Last night, Hillary Clinton became the Democratic nominee, in fact if not in name. Hers was the voice of the old time liberal who grew up to become the pragmatically progressive First Lady, senator and Secretary of State. She knows what real world government can or cannot do. The Benghazi hoax will be gone by next November and its ruthlessly partisan promoters will be utterly revealed as political hatchet men.
Similarly, the email scandalette will be all played out by then with a finding of No Harm, No Foul.
While Secretary Clinton is not a perfect candidate and could be beaten by an assertive, competent, open-minded, inclusively moderate Republican, it is unlikely that the GOP will nominate such a person. Immigration and abortion will distort their platform, as it usually does. And those for whom those issues are defining will have no trouble picking a side.

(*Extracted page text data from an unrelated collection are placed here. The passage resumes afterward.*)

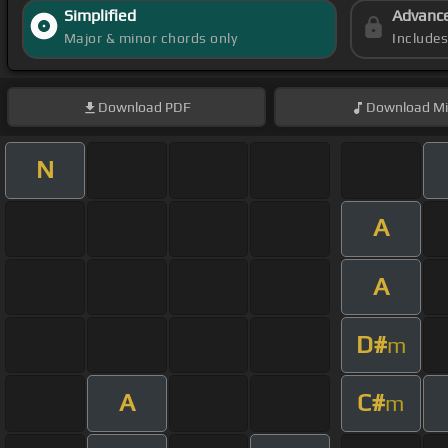
Simplified
Advanc
Major & minor chords only
Include
Download
PDF
Download
Mi
N
A
A
D#
m
A
C#
m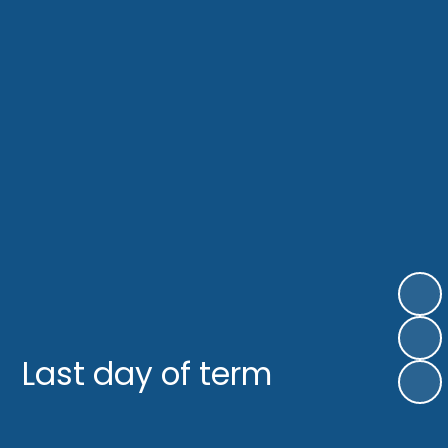
Last day of term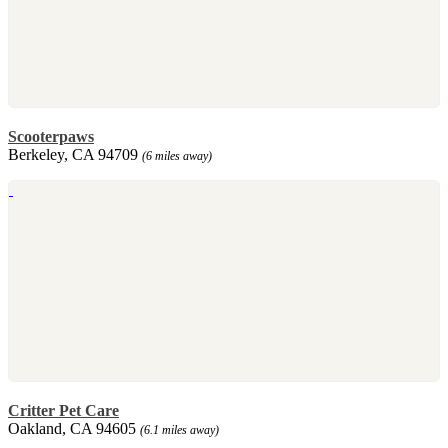
Scooterpaws
Berkeley, CA 94709
(6 miles away)
Critter Pet Care
Oakland, CA 94605
(6.1 miles away)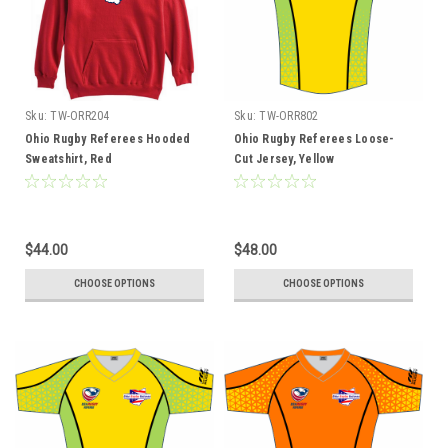
Sku:
TW-ORR204
Sku:
TW-ORR802
Ohio Rugby Referees Hooded
Ohio Rugby Referees Loose-
Sweatshirt, Red
Cut Jersey, Yellow
$44.00
$48.00
CHOOSE OPTIONS
CHOOSE OPTIONS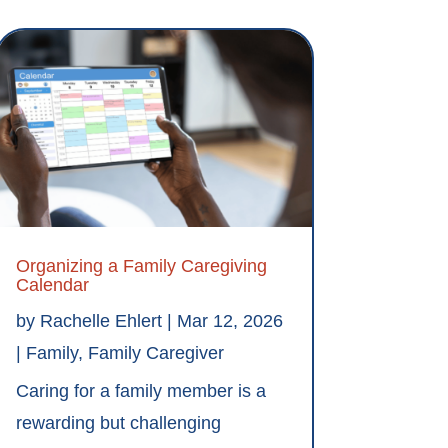
Organizing a Family Caregiving
Calendar
by
Rachelle Ehlert
|
Mar 12, 2026
|
Family
,
Family Caregiver
Caring for a family member is a
rewarding but challenging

But what about Vice President Joe Biden you ask? He has missed the train. He had a brief window of opportunity that has now passed leaving him waiting at the station.
It will be Hillary Clinton versus Donald Trump, and the nation will choose between two baby boomers of my generation that went off in different directions. One, Trump, flamboyant, edgy and filled with the swagger of 1950’s-style American exceptionalism, the other, Hillary, not particularly charming and banged up, but indisputably competent and able to compromise.
It will be closer than anyone expects.
And what will happen to feisty idealist Senator Bernie Sanders? Like Dr. Ben Carson, the brilliant creationist on the other side of the political and social spectrum, Bernie will continue to rage about injustice. Both will be beloved, but neither will be president of anything bigger than a university or library.